* Required action *
Write the records below out again exactly as given, with no images.

* Recorded data *
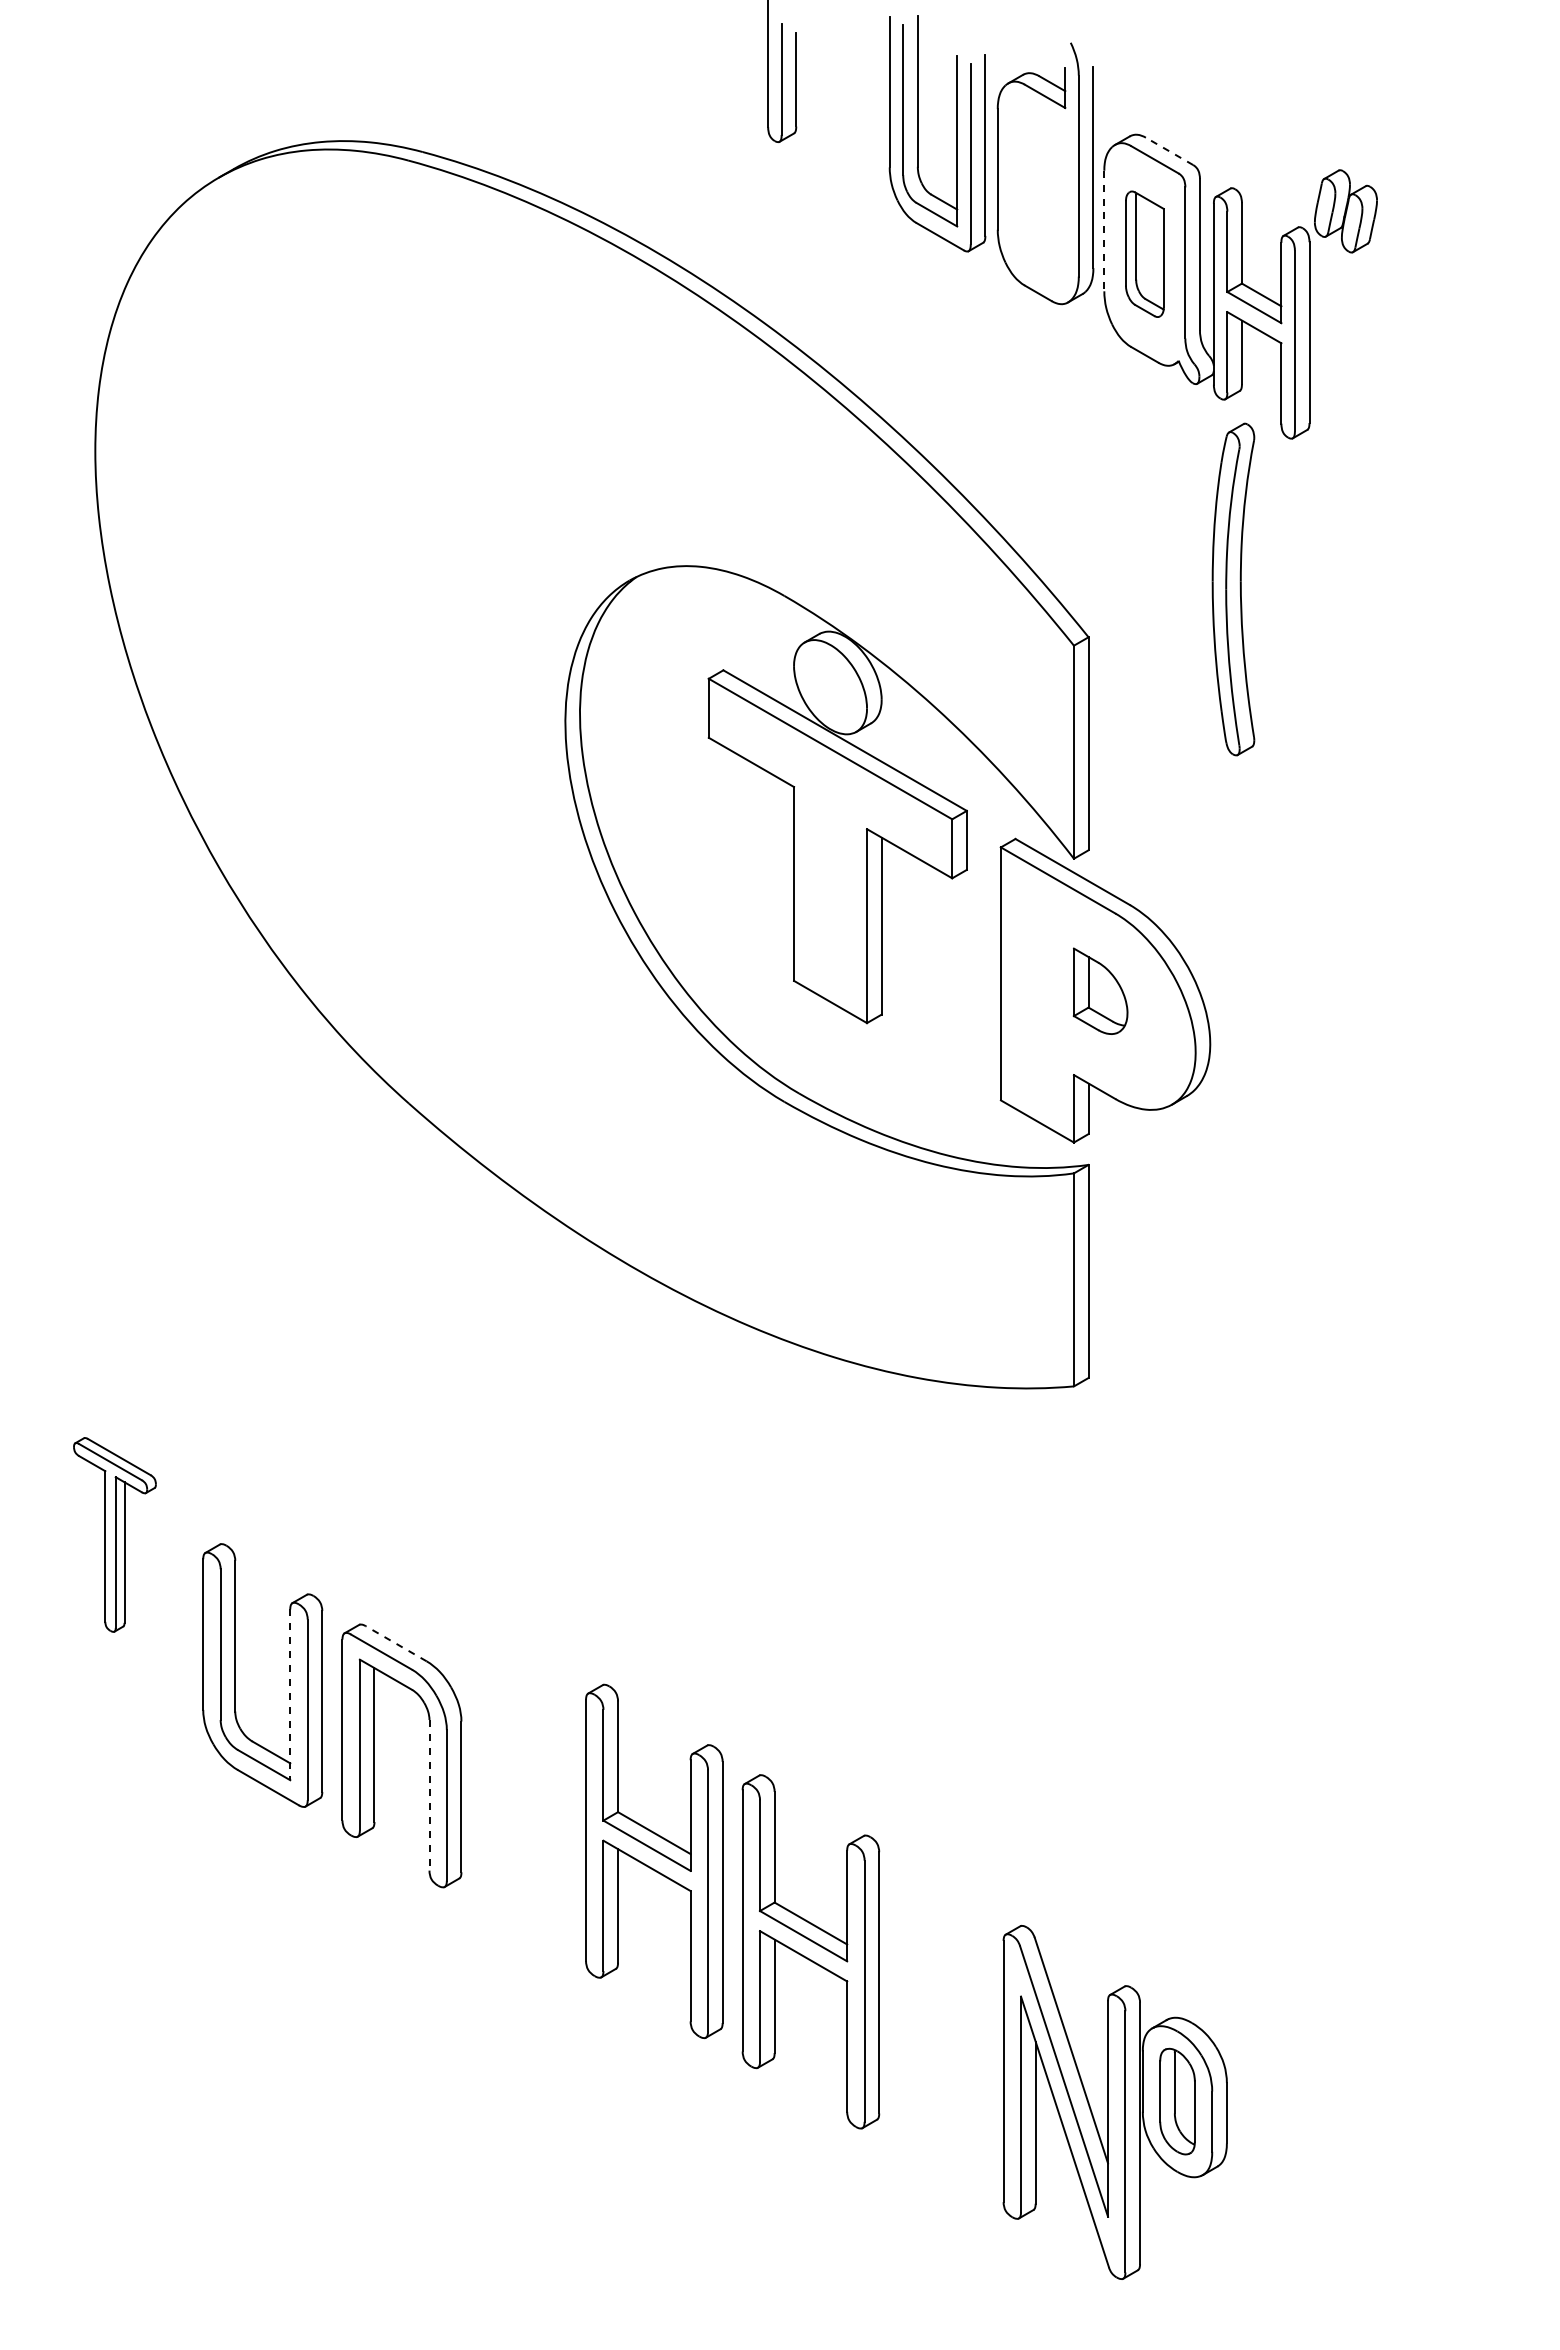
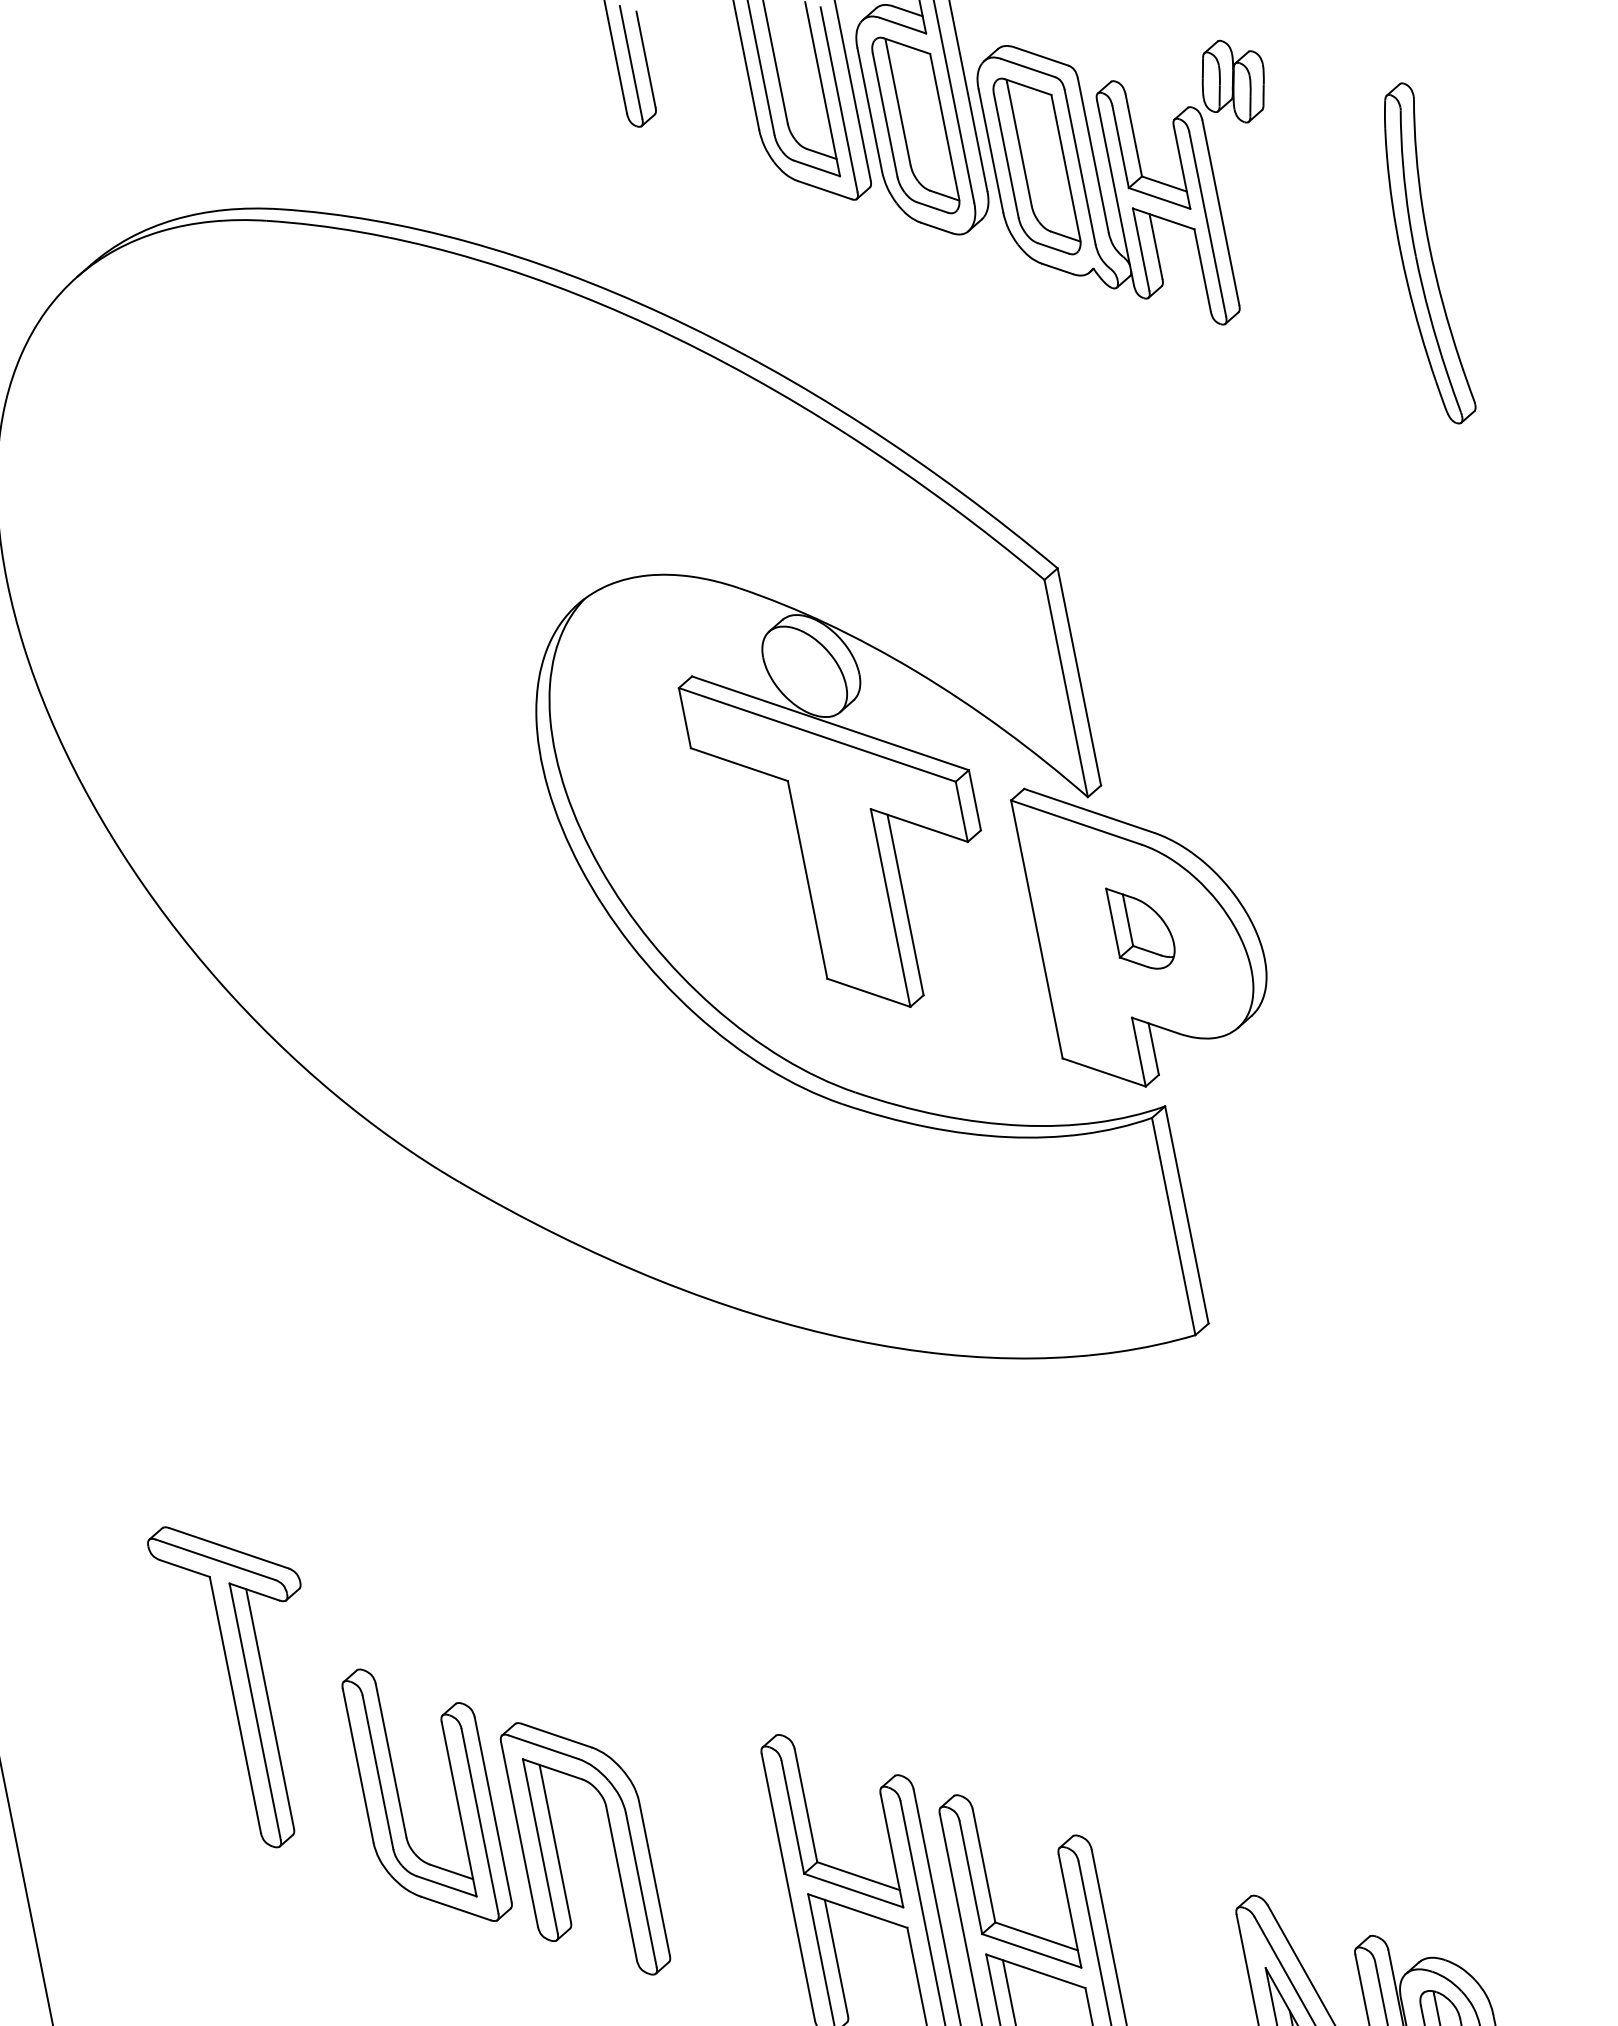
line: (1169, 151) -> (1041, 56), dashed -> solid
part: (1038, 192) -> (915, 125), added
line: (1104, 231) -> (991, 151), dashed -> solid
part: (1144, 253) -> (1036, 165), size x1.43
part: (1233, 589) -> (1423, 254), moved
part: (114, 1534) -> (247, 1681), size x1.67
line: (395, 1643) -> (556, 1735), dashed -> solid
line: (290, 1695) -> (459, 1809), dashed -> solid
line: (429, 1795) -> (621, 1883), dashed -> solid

* Exercise output *
line: (1169, 151) -> (1041, 56), dashed -> solid
part: (1038, 192) -> (915, 125), added
line: (1104, 231) -> (991, 151), dashed -> solid
part: (1144, 253) -> (1036, 165), size x1.43
part: (1233, 589) -> (1423, 254), moved
part: (114, 1534) -> (247, 1681), size x1.67
line: (395, 1643) -> (556, 1735), dashed -> solid
line: (290, 1695) -> (459, 1809), dashed -> solid
line: (429, 1795) -> (621, 1883), dashed -> solid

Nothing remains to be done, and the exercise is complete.